Please repeat the passage about being a Villager word for word, from "Well, that depends." up to and including "you down, Bruce?".

** DOCUMENT EXTRACT **
• • • •

This article I read put it very nicely when it said that we all want to be a part of a Village, but don’t want to be a Villager. It’s true. Maybe you don’t need anyone to water your plants while you’re away because you have an auto-water feeder or something. Who cares? Ask your friend or neighbor to water it for you while you’re on vacation. Do it for the community. Do it for yourself. Humans aren’t made to disconnect from each other. We are supposed to get better WITH one another. Self-gratification is cool and all, but how much nicer does it feel when you share an achievement with someone, especially someone you care about? Or how about when you help someone accomplish something? That’s, a Villager mindset. A friend mindset, a partner mindset, a parent mindset, etc. It’s about connectivity, outside from wires. I just don’t understand how with so many ways to stay connected, why we are so disconnected? Connection and community is what people in your life should bring. If they can’t, then they’re not here for me or you. I got time though. As I work on trying to find a Villager, I’ll work on becoming one myself, so maybe one day I become part of a really nice village someday. 🙂
So are YOU better off alone?
Well, that depends. Do you feel better after having interacted with them or worse? Does the company you keep build you up or tear you down? Ask yourself, do they bring you down, Bruce?

• • • •

[Recorded data]
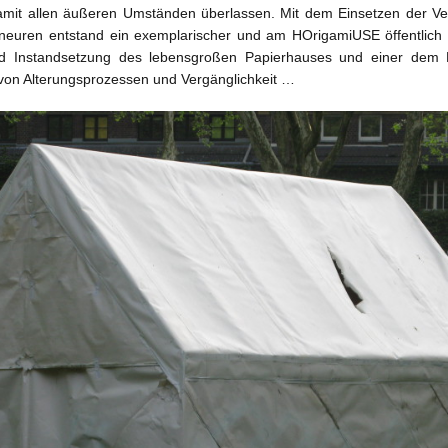
damit allen äußeren Umständen überlassen. Mit dem Einsetzen der Ve
euren entstand ein exemplarischer und am HOrigamiUSE öffentlich 
nd Instandsetzung des lebensgroßen Papierhauses und einer dem
 von Alterungsprozessen und Vergänglichkeit …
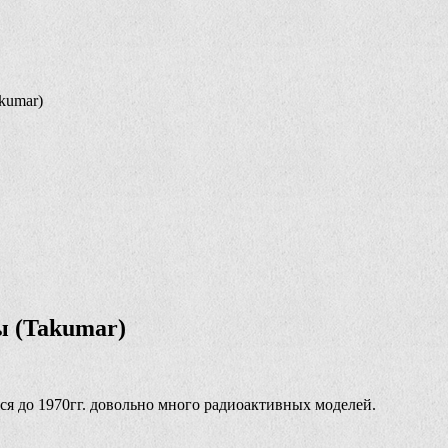
kumar)
 (Takumar)
ся до 1970гг. довольно много радиоактивных моделей.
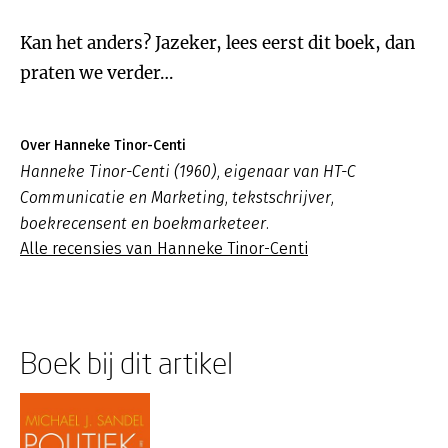
Kan het anders? Jazeker, lees eerst dit boek, dan
praten we verder…
Over Hanneke Tinor-Centi
Hanneke Tinor-Centi (1960), eigenaar van HT-C
Communicatie en Marketing, tekstschrijver,
boekrecensent en boekmarketeer.
Alle recensies van Hanneke Tinor-Centi
Boek bij dit artikel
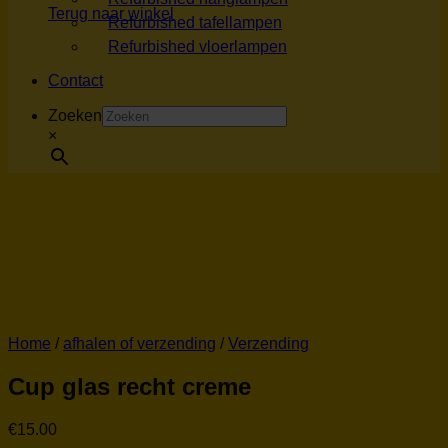
Terug naar winkel
Refurbished tafellampen
Refurbished vloerlampen
Contact
Zoeken
×
Home
/
afhalen of verzending
/
Verzending
Cup glas recht creme
€
15.00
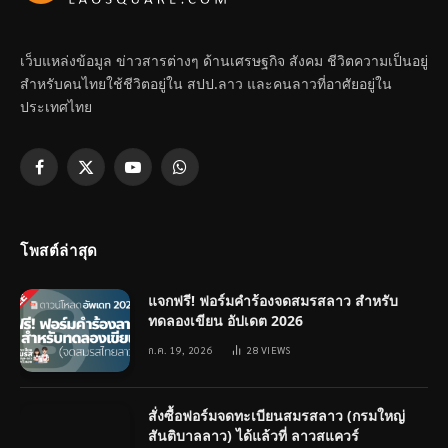
เว็บแหล่งข้อมูล ข่าวสารต่างๆ ด้านเศรษฐกิจ สังคม ชีวิตความเป็นอยู่
สำหรับคนไทยใช้ชีวิตอยู่ใน สปป.ลาว และคนลาวที่อาศัยอยู่ใน
ประเทศไทย
Facebook
X
YouTube
WhatsApp
(Twitter)
โพสต์ล่าสุด
แจกฟรี! ฟอร์มคำร้องจดสมรสลาว สำหรับ
ทดลองเขียน อัปเดต 2026
ก.ค. 19, 2026
28
VIEWS
สั่งซื้อฟอร์มจดทะเบียนสมรสลาว (กรมใหญ่
สันติบาลลาว) ได้แล้วที่ ลาวสแควร์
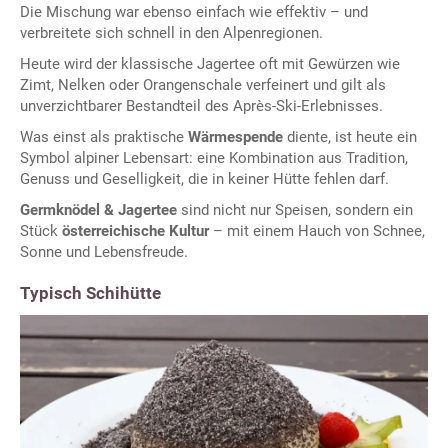
Die Mischung war ebenso einfach wie effektiv – und
verbreitete sich schnell in den Alpenregionen.
Heute wird der klassische Jagertee oft mit Gewürzen wie
Zimt, Nelken oder Orangenschale verfeinert und gilt als
unverzichtbarer Bestandteil des Après-Ski-Erlebnisses.
Was einst als praktische
Wärmespende
diente, ist heute ein
Symbol alpiner Lebensart: eine Kombination aus Tradition,
Genuss und Geselligkeit, die in keiner Hütte fehlen darf.
Germknödel & Jagertee
sind nicht nur Speisen, sondern ein
Stück
österreichische Kultur
– mit einem Hauch von Schnee,
Sonne und Lebensfreude.
Typisch Schihütte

• • • •

** RESULT BELOW **
Well, that depends. Do you feel better after having interacted with them or worse? Does the company you keep build you up or tear you down? Ask yourself, do they bring you down, Bruce?